# BBC World Service- The Port Said Tragedy



## aykalam (Apr 12, 2010)

With eye witness accounts

BBC - BBC World Service Programmes - World Football, The Port Said Tragedy: Who's to blame?


----------



## MaidenScotland (Jun 6, 2009)

I tried to watch this but it wasn't on. I partly listened to the radio broadcast but will do so properly later on today.

Sunday... just heard on the news that FC.. Port Said is being suspended because of the deaths.

Lets pray that it will not bring more riots of protest.


----------



## aykalam (Apr 12, 2010)

MaidenScotland said:


> I tried to watch this but it wasn't on. I partly listened to the radio broadcast but will do so properly later on today.
> 
> Sunday... just heard on the news that FC.. Port Said is being suspended because of the deaths.
> 
> Lets pray that it will not bring more riots of protest.


you won't be able to watch it, this is a radio program. 

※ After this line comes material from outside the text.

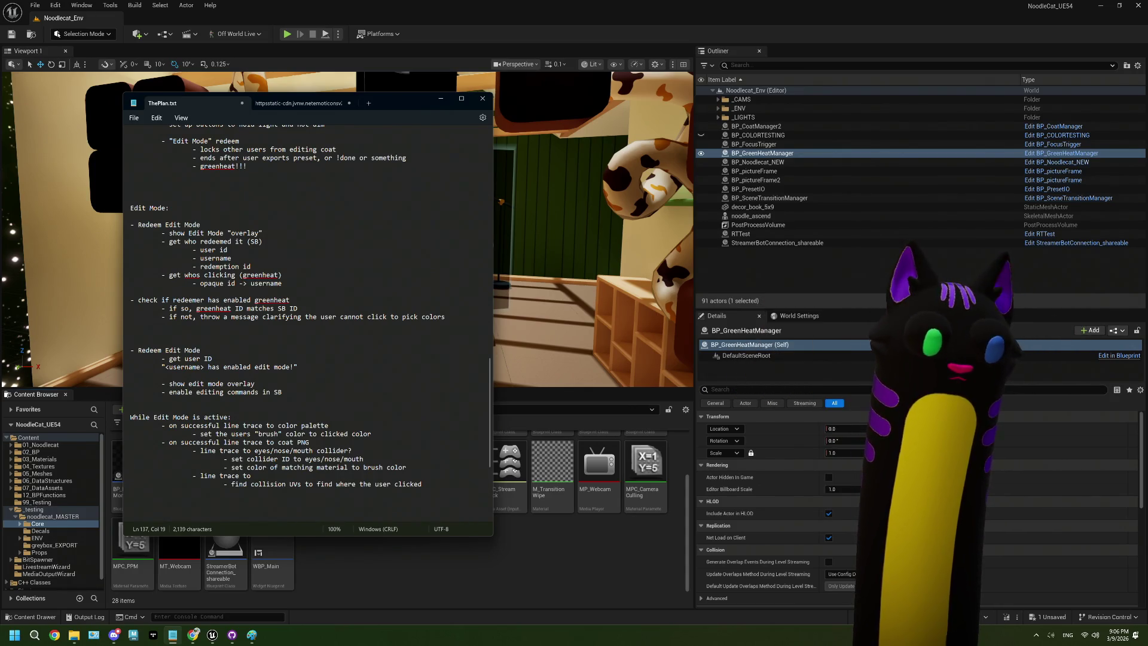
# Complete 'line trace to body PNG' with sub-steps 'check R G or B' and 'set body 1 2 or 3 to matching location'
pyautogui.write('body')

I was under the impression that the entire league had been cancelled in Egypt, not just the teams involved :confused2:

and as I was typing this I read this headline: Clashes as Egypt bans al-Masry football club

Clashes as Egypt bans al-Masry football club - Middle East - Al Jazeera English


----------



## aykalam (Apr 12, 2010)

BBC: 13 year old boy killed in clashes in Port Said


----------